A hand-picked panel of Presidential advisors has criticised the National Security Agency this week – and IT vendors and the US legal system have also delivered some unwelcome gifts to the NSA in the week before Christmas.
The Review Group on Intelligence and Communications Technologies was chartered to study the activities of the NSA and other intelligence agencies; its 300-page report contains a list of 46 recommendations to change the structure and operations of the NSA and several related agencies.
While all of the recommendations are significant, the ones of greatest importance include changes to the Foreign Intelligence Surveillance Court including the creation of a Public Interest Advocate to be created by Congress to represent the interests of privacy and civil liberties in proceedings before the FISC.
The panel also called for limits on the court’s power to compel private organisations to produce information, for increased transparency in the courts operations and new procedures for the selection of FISC judges.
Some of the moves were sweeping, including a call to end the storage of metadata by the agency, a call to split the NSA away from the US Cyber Command and allowing the director of the NSA to be a civilian. In addition, the panel called for better protection of information to prevent thefts and leaks of classified information like those carried out by former government contract employee Edward Snowden.
The panel’s report is a major blow to the agency that once seemed sacrosanct. It’s only the latest of several headaches that the NSA has endured in rapid succession. The previous day, a group of technology company executives met with President Barack Obama and by all accounts raised hell about government snooping on private corporate networks and U.S. citizens’ communications and data. The executives said that the government surveillance was making it difficult to do business in an increasingly connected world.
Before that, the US District Court for Columbia ruled that the collection of phone metadata by the NSA is an unconstitutional violation of the Fourth Amendment to the US Constitution.
“I cannot imagine a more ‘indiscriminate’ and ‘arbitrary invasion’ than this systemic and high-tech collection and retention of personal data on virtually every single citizen for purposes of querying and analyzing it with prior judicial approval,” wrote Judge Richard Leon of the US District Court for the District of Columbia.

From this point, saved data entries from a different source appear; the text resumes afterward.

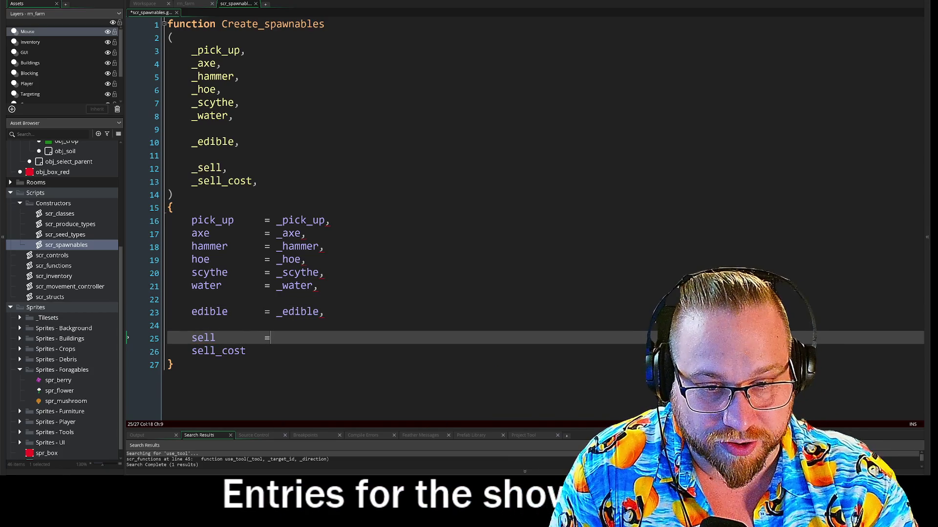
text(_)
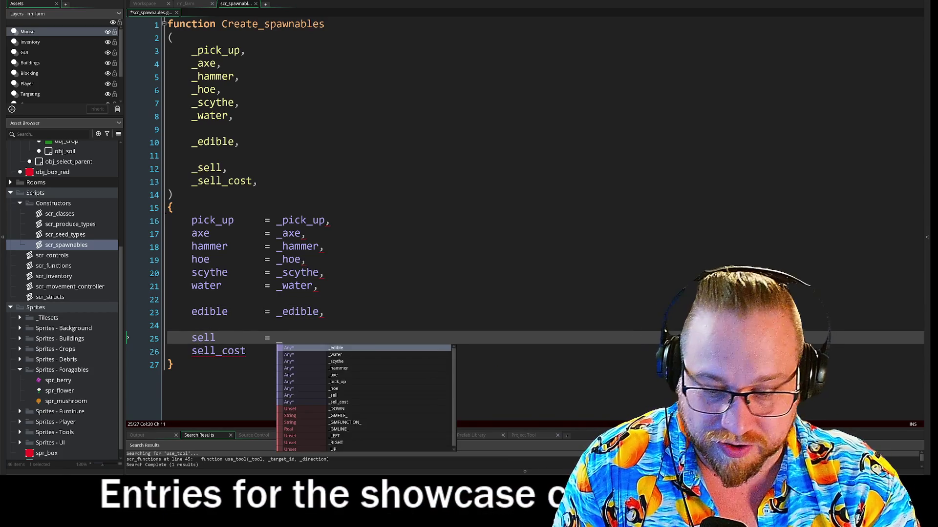
text(sell)
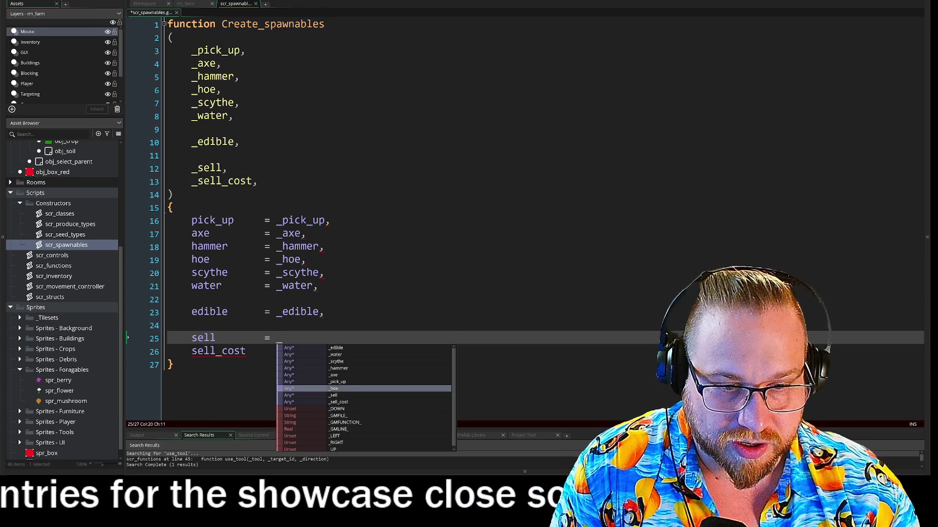
text(,)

The judge noted in his decision that the plaintiffs in the case would suffer irreparable harm without relief in their suit against the Government. He also said that they have a strong likelihood of success on the merits of their Fourth Amendment claim. However the judge issued a temporary stay of his injunction citing the national security implications.
As you would expect, the Obama administration is planning to appeal the judge’s order, thus ensuring that it will ultimately end up in the Supreme Court, which is probably where it belongs. What particularly concerns a number of observers, however, are remarks by Judge Leon that the NSA has been prohibited in the past from conducting some of the types of surveillance that it’s now taking fire for having done, but that apparently the agency has simply ignored those orders.

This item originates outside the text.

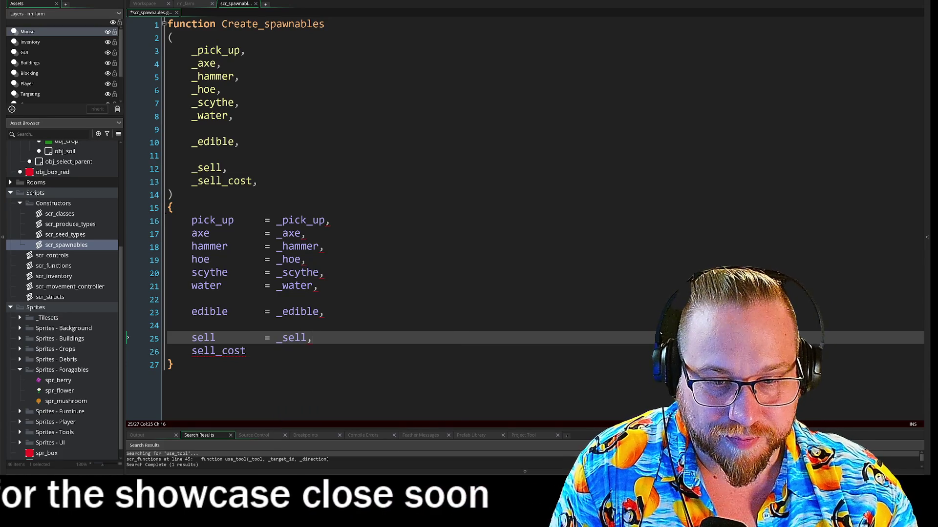
click(263, 351)
text(= )
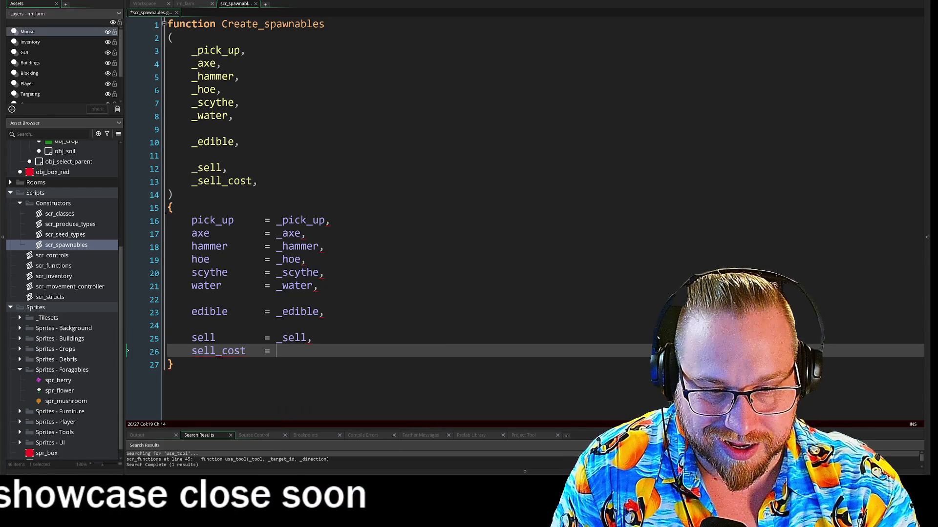
text(_se)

This is clearly reflected in Recommendation 11 of the Review Group which strongly urged that programs carried out by the NSA be kept as transparent as possible. “We recommend that the decision to keep secret from the American people programs of the magnitude of the bulk telephony meta-data program should be made only after careful deliberation at high levels of government and only with due consideration of and respect for the strong presumption of transparency that is central to democratic governance,” the group wrote in its report.
While some of the group’s recommendations aren’t going to be enacted by the White House, notably the one that recommends separating the NSA Director and the US Cyber Commend, it’s highly likely that at least some of the recommendations by the group will be put into place.
It’s important to remember that the recommendations are intended to bring balance and transparency to the agency in terms of the information gathering activities when directed at US citizens. The idea is to make sure that the advocacy and protections envisioned in the Constitution are maintained, and that the privacy and freedom that intended to be part of every American’s right as a citizen isn’t trampled on in the pursuit of bad guys.
But the group as well as the US District Court acknowledge the important role of the intelligence community in keeping American citizens safe from terrorist attacks. They just want all of that to take place under a constitutional framework and in full compliance with existing law.
What’s happened, as Judge Leon notes in his decision, is that the world has changed since the days when the Supreme Court ruled that phone metadata was not part of a person’s expectation of privacy.
Now that phones report your location, who you communicate with using a wide range of communications media, what websites you browse and even who sends you email, the need for protection has changed. I don’t think there’s much doubt that the Supreme Court will hear the appeals or that Congress will fail to pay attention. But it needs to be done in a way that preserves the vital functions of the intelligence community as well.